階段を昇るときに息切れ・動悸がするように。更年期症状でしょうか。【88歳の現役婦人科医師 Dr.野末の女性ホルモン講座】
撮影・岩本慶三 イラストレーション・小迎裕美子 構成・越川典子
Q. 階段を昇るときに息切れ・動悸がするように。 更年期症状でしょうか。
最近、息切れ・動悸が気になり始めています。もともとあまり運動はしないほうなので、駅の階段などを昇ると息が荒くなることはありましたが、ここのところ、家の中にいるのに動悸がすることがあるのです。コロナ禍で家にこもっていたストレスかとも思いますが、年齢的に51歳と更年期のただ中。更年期の症状かも……と。最後の月経は半年以上前です。毎年受けている健康診断では、とくに問題ありません。(R・Tさん 51歳 会社員)
A.ホルモン補充療法(HRT)を始めるのにいいタイミングですね。
R・Tさん、いままで感じたことのなかった息切れ・動悸。さぞかしご心配のこととお察しします。安心すべきは、毎年の健康診断の結果です。生活習慣病と指摘されたこともないようですので、更年期症状である可能性は高いと思います。
この連載でもお話ししたことがありますが、更年期の症状は心身両面に、多種多様な症状を引き起こし、その数は100とも200ともいわれています。
女性の年齢別にみた主な死因の構成割合
R・Tさんのように、とくに激しい運動をしないのに胸がドキドキするーーこういう訴えをなさる方は少なくありません。

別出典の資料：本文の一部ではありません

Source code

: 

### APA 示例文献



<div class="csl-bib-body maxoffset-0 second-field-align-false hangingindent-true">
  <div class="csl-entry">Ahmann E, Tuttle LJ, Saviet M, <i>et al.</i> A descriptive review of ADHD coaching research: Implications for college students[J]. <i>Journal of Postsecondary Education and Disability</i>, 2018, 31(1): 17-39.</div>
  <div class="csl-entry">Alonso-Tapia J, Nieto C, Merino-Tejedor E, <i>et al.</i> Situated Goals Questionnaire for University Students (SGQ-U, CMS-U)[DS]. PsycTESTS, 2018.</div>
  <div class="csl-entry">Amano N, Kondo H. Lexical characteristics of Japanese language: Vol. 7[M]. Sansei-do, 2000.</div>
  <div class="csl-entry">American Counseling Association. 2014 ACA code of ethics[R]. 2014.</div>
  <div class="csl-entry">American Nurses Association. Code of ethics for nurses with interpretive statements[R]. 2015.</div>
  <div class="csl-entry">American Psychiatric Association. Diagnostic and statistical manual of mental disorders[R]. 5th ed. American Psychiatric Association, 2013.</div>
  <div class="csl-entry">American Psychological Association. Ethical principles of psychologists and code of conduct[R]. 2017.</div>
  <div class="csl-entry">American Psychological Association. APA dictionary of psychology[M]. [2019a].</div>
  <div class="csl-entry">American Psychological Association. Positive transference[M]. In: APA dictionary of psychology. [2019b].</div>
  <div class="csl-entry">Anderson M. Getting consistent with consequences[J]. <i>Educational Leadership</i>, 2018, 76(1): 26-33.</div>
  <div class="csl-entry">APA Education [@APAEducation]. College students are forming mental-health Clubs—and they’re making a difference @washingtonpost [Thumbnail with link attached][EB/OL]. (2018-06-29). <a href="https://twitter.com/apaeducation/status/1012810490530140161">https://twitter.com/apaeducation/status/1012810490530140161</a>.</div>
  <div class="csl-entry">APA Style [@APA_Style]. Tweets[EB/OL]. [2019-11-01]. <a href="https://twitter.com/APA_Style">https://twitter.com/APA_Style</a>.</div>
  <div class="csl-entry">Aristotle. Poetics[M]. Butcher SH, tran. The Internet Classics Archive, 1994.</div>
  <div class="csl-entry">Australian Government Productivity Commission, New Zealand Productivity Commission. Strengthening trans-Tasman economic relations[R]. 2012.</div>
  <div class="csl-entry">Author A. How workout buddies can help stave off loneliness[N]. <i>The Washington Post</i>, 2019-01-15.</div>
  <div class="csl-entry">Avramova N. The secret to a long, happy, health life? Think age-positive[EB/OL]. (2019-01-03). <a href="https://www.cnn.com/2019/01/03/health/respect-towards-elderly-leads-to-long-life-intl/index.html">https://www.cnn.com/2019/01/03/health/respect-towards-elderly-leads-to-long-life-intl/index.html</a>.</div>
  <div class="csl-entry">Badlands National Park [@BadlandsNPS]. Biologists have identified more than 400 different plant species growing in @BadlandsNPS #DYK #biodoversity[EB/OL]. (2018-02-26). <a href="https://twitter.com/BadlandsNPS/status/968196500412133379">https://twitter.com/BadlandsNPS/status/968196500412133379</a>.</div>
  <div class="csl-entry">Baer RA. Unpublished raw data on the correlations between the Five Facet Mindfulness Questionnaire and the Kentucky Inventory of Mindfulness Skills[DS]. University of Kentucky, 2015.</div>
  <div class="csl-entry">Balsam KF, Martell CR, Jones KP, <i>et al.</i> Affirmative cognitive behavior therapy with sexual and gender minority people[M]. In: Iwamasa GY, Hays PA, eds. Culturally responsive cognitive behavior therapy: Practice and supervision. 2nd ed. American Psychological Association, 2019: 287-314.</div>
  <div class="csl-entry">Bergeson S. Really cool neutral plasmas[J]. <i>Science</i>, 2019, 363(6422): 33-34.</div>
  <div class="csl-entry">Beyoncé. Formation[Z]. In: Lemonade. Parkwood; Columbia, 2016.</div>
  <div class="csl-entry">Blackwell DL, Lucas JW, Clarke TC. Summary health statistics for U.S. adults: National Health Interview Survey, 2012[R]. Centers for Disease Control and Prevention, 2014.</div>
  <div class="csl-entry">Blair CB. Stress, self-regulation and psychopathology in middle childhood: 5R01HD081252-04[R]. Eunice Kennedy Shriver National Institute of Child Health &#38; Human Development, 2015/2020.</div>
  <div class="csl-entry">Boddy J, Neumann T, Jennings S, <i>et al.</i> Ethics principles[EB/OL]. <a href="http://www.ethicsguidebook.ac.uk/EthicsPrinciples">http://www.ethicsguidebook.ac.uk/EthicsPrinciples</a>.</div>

女性ホルモンであるエストロゲンが減少すると、脳幹にある視床下部から「もっと出しなさい」とばかりにFSHというホルモンを放出するのですが、自律神経をつかさどるのも同じ視床下部なのです。つまり、エストロゲンの分泌が減ると、自律神経系に大きな影響が出てしまうわけです。動悸のほかにも、ホットフラッシュやのぼせ、手足が冷える、眠れない……これらも自律神経の乱れによって引き起こされているんですよ。
閉経前後は、HRTを始めるのにとてもいいタイミングです。R・Tさんはまだ閉経はされていないようですが(最終月経から1年経過すると閉経)、少量のエストロゲンを補充することで、自律神経系が整って、ラクになります。
一度、更年期外来など婦人科で、いまの症状を相談してみてください。必要ならば、治療を始めましょう。同時に運動も始めるといいですね。
それでも動悸がする、どうしても心配ということでしたら、婦人科の医師と相談の上、専門医を紹介してもらい、心疾患系の検査を受けておけば、安心ではないでしょうか。
※症状や治療法には個人差があります。必ず専門医にご相談ください。